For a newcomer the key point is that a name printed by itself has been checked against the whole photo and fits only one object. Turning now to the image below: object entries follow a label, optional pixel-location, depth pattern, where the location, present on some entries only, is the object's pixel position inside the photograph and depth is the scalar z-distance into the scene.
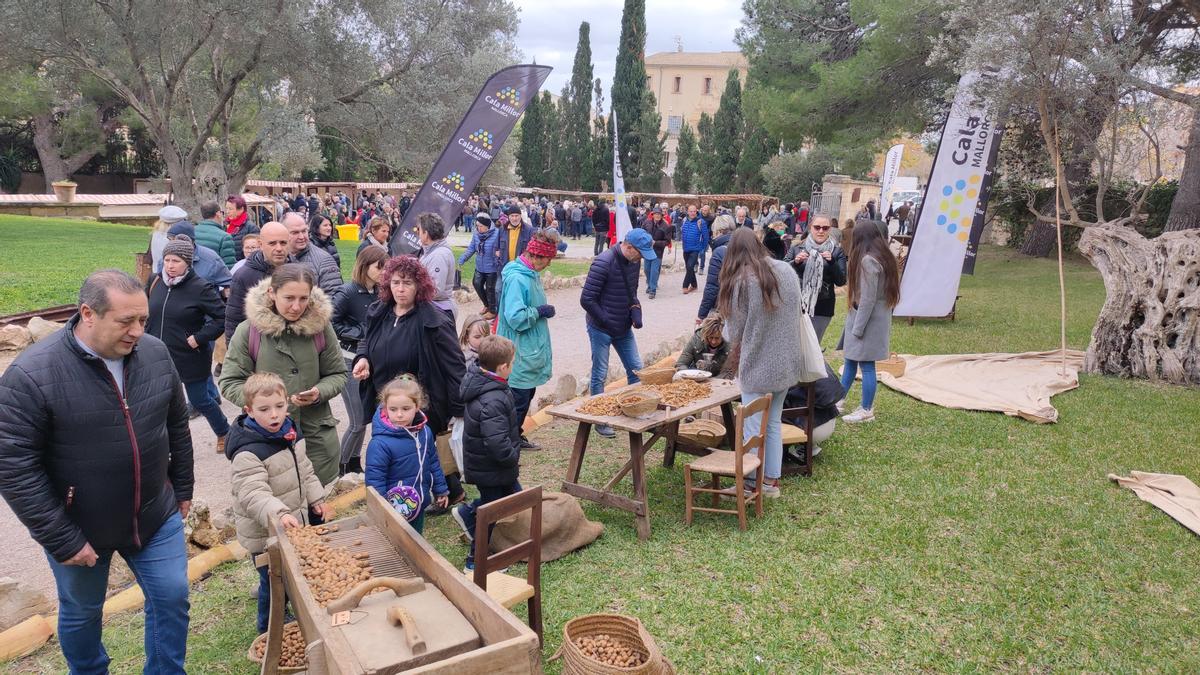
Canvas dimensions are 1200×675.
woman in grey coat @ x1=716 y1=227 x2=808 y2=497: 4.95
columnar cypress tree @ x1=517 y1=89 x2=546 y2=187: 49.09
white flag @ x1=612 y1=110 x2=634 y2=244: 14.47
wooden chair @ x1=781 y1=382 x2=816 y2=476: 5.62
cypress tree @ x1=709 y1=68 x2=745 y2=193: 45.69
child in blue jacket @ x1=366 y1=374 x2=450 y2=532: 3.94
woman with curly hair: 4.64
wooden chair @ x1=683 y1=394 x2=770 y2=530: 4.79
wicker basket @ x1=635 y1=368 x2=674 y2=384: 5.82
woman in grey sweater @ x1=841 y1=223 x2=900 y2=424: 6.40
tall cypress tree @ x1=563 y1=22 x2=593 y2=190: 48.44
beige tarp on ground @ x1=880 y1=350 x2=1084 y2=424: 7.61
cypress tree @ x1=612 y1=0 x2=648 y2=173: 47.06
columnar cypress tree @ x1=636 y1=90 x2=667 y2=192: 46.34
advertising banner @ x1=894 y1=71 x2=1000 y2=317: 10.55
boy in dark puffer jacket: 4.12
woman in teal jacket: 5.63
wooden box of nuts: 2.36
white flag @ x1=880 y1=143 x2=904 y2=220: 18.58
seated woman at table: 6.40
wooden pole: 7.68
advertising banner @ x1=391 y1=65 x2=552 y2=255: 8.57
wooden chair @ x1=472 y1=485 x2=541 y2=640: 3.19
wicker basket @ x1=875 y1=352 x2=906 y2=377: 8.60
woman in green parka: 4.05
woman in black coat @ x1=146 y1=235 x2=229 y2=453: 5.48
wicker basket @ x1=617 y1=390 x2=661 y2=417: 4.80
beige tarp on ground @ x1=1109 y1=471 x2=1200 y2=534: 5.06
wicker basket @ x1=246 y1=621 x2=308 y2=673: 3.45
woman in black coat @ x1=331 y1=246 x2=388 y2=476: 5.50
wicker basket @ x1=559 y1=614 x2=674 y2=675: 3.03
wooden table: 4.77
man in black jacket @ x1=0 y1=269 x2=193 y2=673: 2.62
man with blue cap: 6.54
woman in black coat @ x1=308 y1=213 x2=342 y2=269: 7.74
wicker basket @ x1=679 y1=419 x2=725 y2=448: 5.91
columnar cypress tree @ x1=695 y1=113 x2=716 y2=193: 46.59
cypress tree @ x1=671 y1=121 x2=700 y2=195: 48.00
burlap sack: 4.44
....................
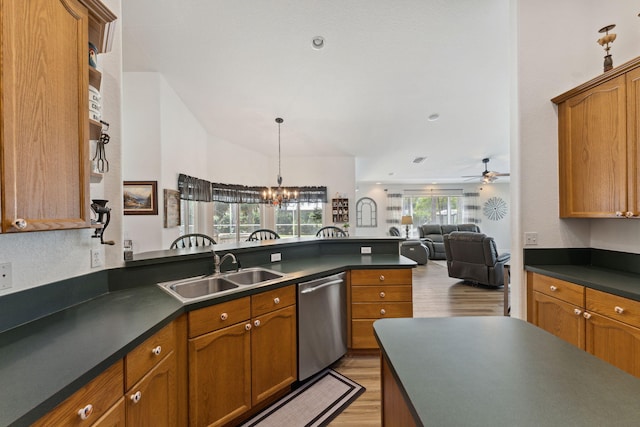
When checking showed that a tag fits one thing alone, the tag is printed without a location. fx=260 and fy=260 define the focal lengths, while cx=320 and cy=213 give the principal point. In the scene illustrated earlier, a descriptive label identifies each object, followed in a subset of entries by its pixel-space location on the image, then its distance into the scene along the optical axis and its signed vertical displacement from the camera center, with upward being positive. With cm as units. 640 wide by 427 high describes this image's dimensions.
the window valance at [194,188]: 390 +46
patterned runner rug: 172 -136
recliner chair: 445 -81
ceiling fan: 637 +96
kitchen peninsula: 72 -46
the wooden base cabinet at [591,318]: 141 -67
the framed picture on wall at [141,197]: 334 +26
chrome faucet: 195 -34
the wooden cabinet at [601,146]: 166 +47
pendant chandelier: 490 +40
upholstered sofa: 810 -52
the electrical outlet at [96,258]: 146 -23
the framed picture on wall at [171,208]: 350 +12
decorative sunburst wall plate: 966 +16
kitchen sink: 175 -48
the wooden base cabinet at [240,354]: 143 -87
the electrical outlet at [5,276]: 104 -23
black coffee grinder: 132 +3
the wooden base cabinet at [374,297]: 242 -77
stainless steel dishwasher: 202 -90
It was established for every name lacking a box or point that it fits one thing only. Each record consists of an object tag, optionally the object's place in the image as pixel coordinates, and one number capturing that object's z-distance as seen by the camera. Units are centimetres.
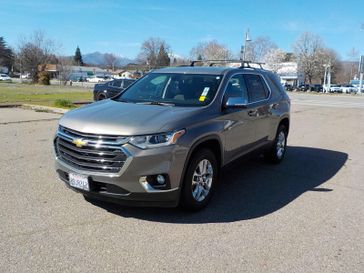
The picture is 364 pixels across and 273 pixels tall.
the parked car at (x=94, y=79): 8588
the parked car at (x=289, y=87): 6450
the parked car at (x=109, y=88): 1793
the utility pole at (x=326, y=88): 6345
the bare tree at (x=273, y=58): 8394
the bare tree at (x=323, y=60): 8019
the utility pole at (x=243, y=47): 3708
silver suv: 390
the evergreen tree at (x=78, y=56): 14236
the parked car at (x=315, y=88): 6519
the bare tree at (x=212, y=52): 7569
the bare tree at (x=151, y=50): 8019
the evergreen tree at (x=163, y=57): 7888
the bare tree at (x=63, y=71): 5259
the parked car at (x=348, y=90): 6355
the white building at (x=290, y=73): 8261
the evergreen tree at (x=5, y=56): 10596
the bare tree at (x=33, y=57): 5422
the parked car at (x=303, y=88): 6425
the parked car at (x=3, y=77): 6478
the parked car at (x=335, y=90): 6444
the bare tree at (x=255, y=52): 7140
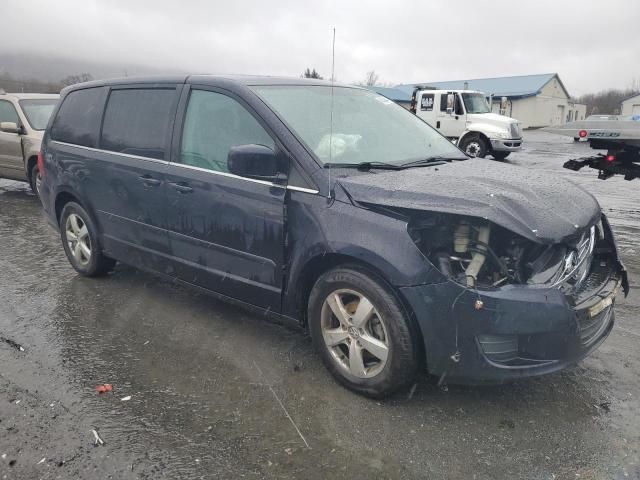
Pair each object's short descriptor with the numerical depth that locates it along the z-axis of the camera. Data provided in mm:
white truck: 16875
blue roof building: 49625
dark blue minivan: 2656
....................
Output exactly the lines of the material above from the one containing "kitchen sink: 175 -48" up to and including the one containing "stainless steel dishwasher: 202 -90".

▶ Written reply:
kitchen sink: 175 -48
the wooden base cabinet at [240,354]: 143 -87
the electrical outlet at [5,276]: 104 -23
black coffee grinder: 132 +3
the wooden base cabinet at [374,297]: 242 -77
stainless steel dishwasher: 202 -90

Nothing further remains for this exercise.